In a recent paper, the international body acknowledged that, in general, regulatory tools and risk management practices seem to be in place for funds that engage in securities lending as beneficial owners and for asset managers acting as agent lenders.

However, the risk associated with agent lender indemnifications is a potential vulnerability that may have systemic implications.

Agents (often custody banks) provide their lending clients with indemnification against "borrower default" that is, if the borrower fails to return the securities that have been lent. 

This has given beneficial owners additional assurance as to the safety of their lending programs.

A limited number of large asset managers, such as BlackRock, act as agent lenders in securities lending markets and provide indemnifications to their clients’ securities lending programmes.

However, although very few asset managers seem to be currently involved in providing such indemnifications, the FSB reckons the scale of exposures can be as large as that of some global systemically important banks.

"If a shock occurred that was large enough to overwhelm an asset manager’s ability to meet its indemnification commitments, such an impairment could precipitate a contraction of securities lending activity if clients of other asset managers question the value of the indemnification they have received," said the consultation paper.

"Such a withdrawal could disrupt other market participants’ funding strategies, short positions, and collateral management activities, exacerbating market stress.

“This may force securities borrowers to exit their positions or find another lender of securities, possibly affecting asset prices and market liquidity," the document added.

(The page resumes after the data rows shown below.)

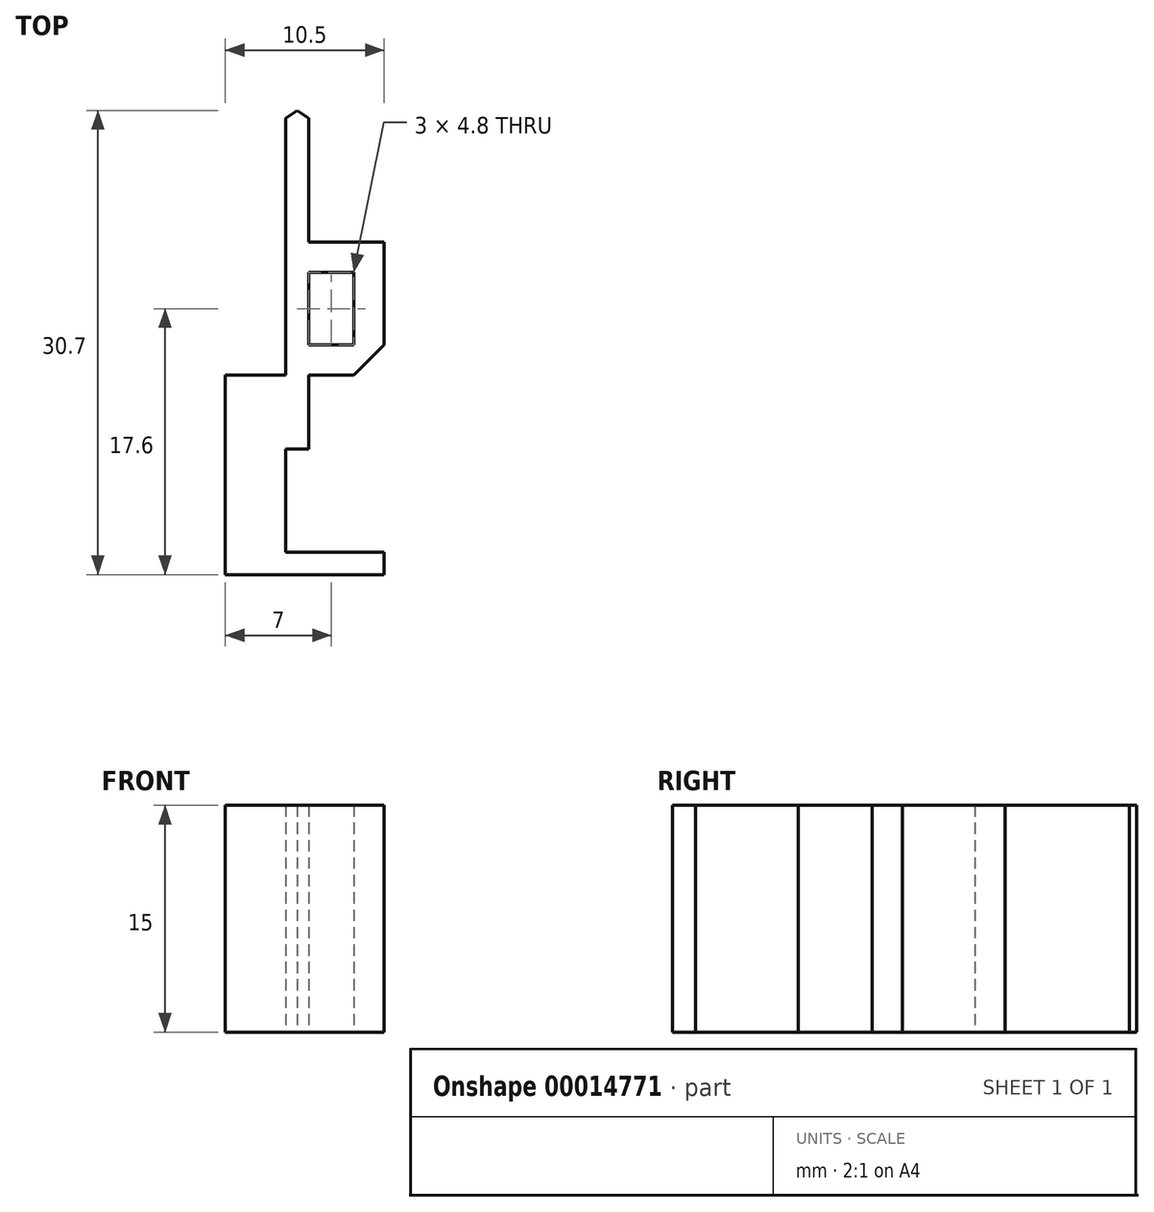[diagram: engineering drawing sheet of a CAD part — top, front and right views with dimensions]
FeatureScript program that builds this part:
annotation { "Feature Type Name" : "Feature", "Feature Type Description" : "" }
export const myFeature = defineFeature(function(context is Context, id is Id, definition is map)
    precondition{}
    {
        {
            var Q0;
            Q0=qCreatedBy(makeId("Top.planeOp"),FACE);
            var sketch = newSketch(context, id + "F0", { "sketchPlane" : qUnion([Q0])});
            skLineSegment(sketch, "E0", {"start": v(0, 17.4) * mm, "end": v(-0.75, 16.9) * mm});
            skLineSegment(sketch, "E1", {"start": v(-0.75, 16.9) * mm, "end": v(-0.75, -0.1) * mm});
            skLineSegment(sketch, "E2", {"start": v(-4.75, -1) * mm, "end": v(-4.75, -13.3) * mm});
            skLineSegment(sketch, "E3", {"start": v(-4.75, -13.3) * mm, "end": v(5.75, -13.3) * mm});
            skLineSegment(sketch, "E4", {"start": v(5.75, -13.3) * mm, "end": v(5.75, -11.8) * mm});
            skLineSegment(sketch, "E5", {"start": v(5.75, -11.8) * mm, "end": v(-0.75, -11.8) * mm});
            skLineSegment(sketch, "E6", {"start": v(-0.75, -11.8) * mm, "end": v(-0.75, -5) * mm});
            skLineSegment(sketch, "E7", {"start": v(-0.75, -5) * mm, "end": v(0.75, -5) * mm});
            skLineSegment(sketch, "E8", {"start": v(0.75, -5) * mm, "end": v(0.75, 0) * mm});
            skLineSegment(sketch, "E9", {"start": v(5.75, 1.9) * mm, "end": v(5.75, 8.7) * mm});
            skLineSegment(sketch, "E10", {"start": v(5.75, 8.7) * mm, "end": v(0.75, 8.7) * mm});
            skLineSegment(sketch, "E11", {"start": v(0.75, 8.7) * mm, "end": v(0.75, 16.9) * mm});
            skLineSegment(sketch, "E12", {"start": v(0.75, 16.9) * mm, "end": v(0, 17.4) * mm});
            skLineSegment(sketch, "E13", {"start": v(0.75, 6.7) * mm, "end": v(3.75, 6.7) * mm});
            skLineSegment(sketch, "E14", {"start": v(3.75, 6.7) * mm, "end": v(3.75, 1.9) * mm});
            skLineSegment(sketch, "E15", {"start": v(3.75, 1.9) * mm, "end": v(0.75, 1.9) * mm});
            skLineSegment(sketch, "E16", {"start": v(0.75, 1.9) * mm, "end": v(0.75, 6.7) * mm});
            skLineSegment(sketch, "E17", {"start": v(-1.25, -3) * mm, "end": v(-2.75, -3) * mm});
            skLineSegment(sketch, "E18", {"start": v(-2.75, -3) * mm, "end": v(-2.75, -3) * mm});
            skLineSegment(sketch, "E19", {"start": v(-2.75, -11.8) * mm, "end": v(-2.75, -11.8) * mm});
            skLineSegment(sketch, "E20", {"start": v(-2.75, -3) * mm, "end": v(-1.25, -3) * mm});
            skLineSegment(sketch, "E21", {"start": v(-1.25, -3) * mm, "end": v(-1.25, -3) * mm});
            skLineSegment(sketch, "E22", {"start": v(3.75, -0.1) * mm, "end": v(0.75, -0.1) * mm});
            skLineSegment(sketch, "E23", {"start": v(0.75, 0) * mm, "end": v(0.75, -0.1) * mm});
            skPoint(sketch, "E24.orphan", {"position": v(5.75, 0) * mm});
            skLineSegment(sketch, "E25", {"start": v(5.75, 1.9) * mm, "end": v(3.75, -0.1) * mm});
            skPoint(sketch, "E26.orphan", {"position": v(5.75, -0.1) * mm});
            skLineSegment(sketch, "E27", {"start": v(-0.75, -0.1) * mm, "end": v(-4.75, -0.1) * mm});
            skLineSegment(sketch, "E28", {"start": v(-4.75, -0.1) * mm, "end": v(-4.75, -1) * mm});
            skPoint(sketch, "E29.start.orphan", {"position": v(-0.75, 0) * mm});
            skSolve(sketch);
        }
        {
            var Q0;
            Q0=makeQuery(id+"F0.imprint","IMPRINT",FACE,{"disambiguationData":[TD([[makeQuery(id+"F0.imprint","IMPRINT",EDGE,{"derivedFrom":sQuery(id+"F0.wireOp",EDGE,"E0")}),1.0]])]});
            extrude(context, id + "F1", {"entities" : qUnion([Q0]), "depth" : 15 * mm});
        }
    });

BlackRock has previously pointed out that there have been only a handful of borrower defaults in the industry in the past thirty years.

In cases where BlackRock was involved, the firm held sufficient collateral to fund the repurchase of securities on loan.

It has also never had its indemnification agreements triggered or had to use its own monies to repurchase a security on a client’s behalf.

The FSB's paper adds that while some of the risks associated with indemnification (e.g. counterparty, collateral value) are similar to those faced by beneficial owners and are subject to similar regulatory measures, some risks remain that are not fully addressed by regulatory measures.

For example, asset managers and other entities that are not affiliated with banks do not face capital requirements related to their indemnification exposures in any jurisdictions.

FSB added that the difference in rules relating to indemnification risk for bank and non-bank agent lenders may create an incentive for agent lending activity to migrate away from 'prudentially regulated entities' and could result in a concentration of systemic risks outside the banking sector.

Comments on the consultation are due by September 21, 2016.